The bills also would require a vote each year. Since boards, governing bodies, public sentiment, and economic circumstances change, public employers and municipalities should annually revisit these issues to ensure that an election remains in their best interest.

 

Supporting Argument

Evidently, with respect to agreements or contracts that are inconsistent with the Act, there was confusion about whether a "group of employees" included a "group" of one employee. Specifically, it was unclear whether a superintendent who was under a collective bargaining agreement was exempt from the Act's medical plan limitations if the agreement conflicted with the Act's requirements. Senate Bill 544 addresses this by specifying that a conflicting agreement in effect for one or more employees is not subject to the limitations in the Act until the contract expires.

 

Opposing Argument

Excluding payments in lieu of medical benefits from calculations for contribution limits will create a loophole. If a public employer is not interested in keeping costs down, it can provide employees with payments in lieu of coverage that exceed the limits imposed by the Act, and the employee can keep any excess. For example, if an employee's medical benefit plan contribution is capped at $15,000, the employer can provide the employee with a $20,000 payment in lieu of coverage. The employee then can purchase a $15,000 plan on his or her own, and keep the remaining $5,000.

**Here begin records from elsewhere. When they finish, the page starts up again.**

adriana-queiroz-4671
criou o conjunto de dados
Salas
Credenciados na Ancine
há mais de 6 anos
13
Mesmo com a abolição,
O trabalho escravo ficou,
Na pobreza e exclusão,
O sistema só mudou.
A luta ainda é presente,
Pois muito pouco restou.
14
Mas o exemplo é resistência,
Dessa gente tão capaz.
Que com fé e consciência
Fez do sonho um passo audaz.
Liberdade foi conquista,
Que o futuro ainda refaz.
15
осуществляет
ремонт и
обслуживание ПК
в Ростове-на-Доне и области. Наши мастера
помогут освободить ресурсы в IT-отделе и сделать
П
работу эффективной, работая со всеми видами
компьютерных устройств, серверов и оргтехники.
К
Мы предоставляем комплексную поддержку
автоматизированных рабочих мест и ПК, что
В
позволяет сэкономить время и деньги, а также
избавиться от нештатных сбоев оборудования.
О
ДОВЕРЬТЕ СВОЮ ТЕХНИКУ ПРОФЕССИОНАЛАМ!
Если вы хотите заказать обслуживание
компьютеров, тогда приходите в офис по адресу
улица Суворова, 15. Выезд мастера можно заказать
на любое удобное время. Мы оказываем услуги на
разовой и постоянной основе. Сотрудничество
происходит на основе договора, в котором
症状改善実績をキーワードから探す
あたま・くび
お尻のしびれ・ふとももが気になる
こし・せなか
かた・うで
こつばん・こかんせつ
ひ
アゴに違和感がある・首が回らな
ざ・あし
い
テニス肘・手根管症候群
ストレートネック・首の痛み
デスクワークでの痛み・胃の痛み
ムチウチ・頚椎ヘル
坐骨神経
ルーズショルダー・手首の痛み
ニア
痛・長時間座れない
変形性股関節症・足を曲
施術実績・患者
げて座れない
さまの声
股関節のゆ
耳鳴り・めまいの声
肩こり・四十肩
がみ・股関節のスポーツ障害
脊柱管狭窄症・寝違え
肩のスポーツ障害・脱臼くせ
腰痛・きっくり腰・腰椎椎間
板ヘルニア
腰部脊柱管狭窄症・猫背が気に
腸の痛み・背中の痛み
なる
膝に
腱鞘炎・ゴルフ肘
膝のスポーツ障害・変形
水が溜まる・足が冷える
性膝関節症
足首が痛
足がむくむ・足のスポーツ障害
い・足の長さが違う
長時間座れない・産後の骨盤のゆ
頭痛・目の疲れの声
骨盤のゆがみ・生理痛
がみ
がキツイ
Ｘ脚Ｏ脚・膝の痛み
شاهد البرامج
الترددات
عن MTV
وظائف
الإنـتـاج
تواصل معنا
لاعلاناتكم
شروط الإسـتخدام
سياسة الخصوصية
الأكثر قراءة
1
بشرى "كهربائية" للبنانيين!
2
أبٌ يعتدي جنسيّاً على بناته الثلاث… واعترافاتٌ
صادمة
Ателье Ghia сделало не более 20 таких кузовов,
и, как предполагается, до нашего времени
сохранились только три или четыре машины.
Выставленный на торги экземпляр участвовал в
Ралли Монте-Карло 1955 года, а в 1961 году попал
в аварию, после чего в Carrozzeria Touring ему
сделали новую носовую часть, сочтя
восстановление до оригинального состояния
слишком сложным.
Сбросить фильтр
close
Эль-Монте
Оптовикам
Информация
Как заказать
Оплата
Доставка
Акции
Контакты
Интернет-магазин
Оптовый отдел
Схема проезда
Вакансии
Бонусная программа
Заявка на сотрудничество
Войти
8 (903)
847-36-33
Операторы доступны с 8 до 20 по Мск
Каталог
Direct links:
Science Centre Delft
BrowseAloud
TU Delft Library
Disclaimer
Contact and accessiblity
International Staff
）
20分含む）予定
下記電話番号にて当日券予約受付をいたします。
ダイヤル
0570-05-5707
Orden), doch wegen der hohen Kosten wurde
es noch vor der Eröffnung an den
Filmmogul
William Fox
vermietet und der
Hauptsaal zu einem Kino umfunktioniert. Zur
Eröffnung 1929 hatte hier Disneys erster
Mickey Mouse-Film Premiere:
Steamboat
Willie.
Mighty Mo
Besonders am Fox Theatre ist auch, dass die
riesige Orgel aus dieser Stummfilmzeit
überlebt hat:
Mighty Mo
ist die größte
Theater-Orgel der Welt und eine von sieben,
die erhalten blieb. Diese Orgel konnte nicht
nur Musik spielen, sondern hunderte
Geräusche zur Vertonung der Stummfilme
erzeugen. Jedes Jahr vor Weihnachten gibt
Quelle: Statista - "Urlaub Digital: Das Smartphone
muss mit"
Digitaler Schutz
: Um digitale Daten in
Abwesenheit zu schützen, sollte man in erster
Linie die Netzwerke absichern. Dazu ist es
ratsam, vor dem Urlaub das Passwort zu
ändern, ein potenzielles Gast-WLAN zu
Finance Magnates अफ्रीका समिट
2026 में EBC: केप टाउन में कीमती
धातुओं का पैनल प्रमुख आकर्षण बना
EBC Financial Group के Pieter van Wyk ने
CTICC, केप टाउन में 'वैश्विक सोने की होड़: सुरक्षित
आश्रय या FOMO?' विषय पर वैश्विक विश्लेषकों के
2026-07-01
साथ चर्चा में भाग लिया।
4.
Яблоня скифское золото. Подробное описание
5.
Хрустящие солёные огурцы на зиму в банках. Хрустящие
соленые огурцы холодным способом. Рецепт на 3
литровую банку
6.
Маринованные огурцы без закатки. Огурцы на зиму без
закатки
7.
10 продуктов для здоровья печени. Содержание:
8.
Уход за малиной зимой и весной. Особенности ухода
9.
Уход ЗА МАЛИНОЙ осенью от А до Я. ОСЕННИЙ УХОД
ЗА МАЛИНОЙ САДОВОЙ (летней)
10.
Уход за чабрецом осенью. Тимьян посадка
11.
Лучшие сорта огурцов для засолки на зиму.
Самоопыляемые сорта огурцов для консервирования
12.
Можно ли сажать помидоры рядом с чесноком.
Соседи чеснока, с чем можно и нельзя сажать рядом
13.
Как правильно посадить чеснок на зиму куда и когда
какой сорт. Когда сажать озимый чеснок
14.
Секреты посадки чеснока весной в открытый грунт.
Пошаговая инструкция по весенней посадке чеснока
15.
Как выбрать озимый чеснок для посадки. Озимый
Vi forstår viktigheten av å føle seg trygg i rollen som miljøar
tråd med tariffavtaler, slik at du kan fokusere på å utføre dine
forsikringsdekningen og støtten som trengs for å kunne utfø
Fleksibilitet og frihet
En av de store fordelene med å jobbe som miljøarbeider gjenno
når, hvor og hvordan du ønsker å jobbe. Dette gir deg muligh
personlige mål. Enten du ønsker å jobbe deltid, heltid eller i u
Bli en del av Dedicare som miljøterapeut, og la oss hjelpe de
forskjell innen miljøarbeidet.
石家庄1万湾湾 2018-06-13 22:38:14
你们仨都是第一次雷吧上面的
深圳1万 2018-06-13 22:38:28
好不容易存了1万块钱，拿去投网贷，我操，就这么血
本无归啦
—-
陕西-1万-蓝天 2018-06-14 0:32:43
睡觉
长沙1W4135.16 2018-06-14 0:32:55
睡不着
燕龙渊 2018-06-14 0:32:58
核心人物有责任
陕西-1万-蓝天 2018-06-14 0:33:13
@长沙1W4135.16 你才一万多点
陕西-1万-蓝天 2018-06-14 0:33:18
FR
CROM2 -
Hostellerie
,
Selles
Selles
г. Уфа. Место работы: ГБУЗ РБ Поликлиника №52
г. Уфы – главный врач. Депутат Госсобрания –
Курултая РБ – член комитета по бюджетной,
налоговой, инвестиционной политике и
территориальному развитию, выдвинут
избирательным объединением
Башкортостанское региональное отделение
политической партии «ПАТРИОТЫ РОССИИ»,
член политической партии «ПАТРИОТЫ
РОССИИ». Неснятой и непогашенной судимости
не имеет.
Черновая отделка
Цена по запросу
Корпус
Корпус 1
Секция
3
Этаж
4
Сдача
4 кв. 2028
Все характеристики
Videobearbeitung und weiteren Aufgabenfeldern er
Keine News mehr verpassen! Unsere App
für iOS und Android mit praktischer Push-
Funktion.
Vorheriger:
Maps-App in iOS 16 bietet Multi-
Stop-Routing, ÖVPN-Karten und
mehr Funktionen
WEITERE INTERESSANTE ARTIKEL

Response:  Local governments should be expected to make rational economic decisions. There is no indication that local governments will engage in this kind of abuse. If they do abuse the system, however, the Legislature can revisit this issue and put safeguards in place to prevent it.

 

Also, it is unlikely that employees will find benefit plans that cost less than the plans that their employers offer, so it would be against the interests of employers and employees to engage in this type of behavior.

 

                                                                              Legislative Analyst:  Suzanne Lowe

 

FISCAL IMPACT

 

Senate Bill 541

 

The bill will have no fiscal impact on State or local government.

 

 


Senate Bill 542

 

Based on 2011 data, there are an estimated 49,500 employees enrolled in a State health plan. Of that number, an estimated 7,900 employees are enrolled in an individual-and-spouse health care plan. The bill increases the cap on a public employer's portion for those individuals enrolled in an individual-and-spouse plan from the $11,000 annually to $12,250 annually. Although the State's currently negotiated contracts require the State to pay up to a maximum of 20% of an employee's health care costs instead of the capped dollar amount, if the State and employee unions negotiated to pay the capped dollar amount in the future, the State would incur higher costs.

 

Using the estimated figure of 7,900 employees currently enrolled in an individual-and-spouse plan, the change would increase the State's contribution by $1,250 per employee or a total of $9.9 million annually. For the State, the GF/GP cost is estimated at 53% of the gross cost, or $5.2 million annually.

 

Comprehensive data do not exist to accurately calculate the cost to local government, school districts, and public higher education employers from this bill. However, for a unit of government that has chosen to pay the capped dollar amount instead of the 80% of premium cap, the bill will increase the costs for the public employer by $1,250 per employee enrolled in an individual-and-spouse plan.

 

Senate Bills 543, 544, and 545

 

The bills will have no fiscal impact on State or local government.

 

                                                                                       Fiscal Analyst:  Joe Carrasco

This analysis was prepared by nonpartisan Senate staff for use by the Senate in its deliberations and does not constitute an official statement of legislative intent.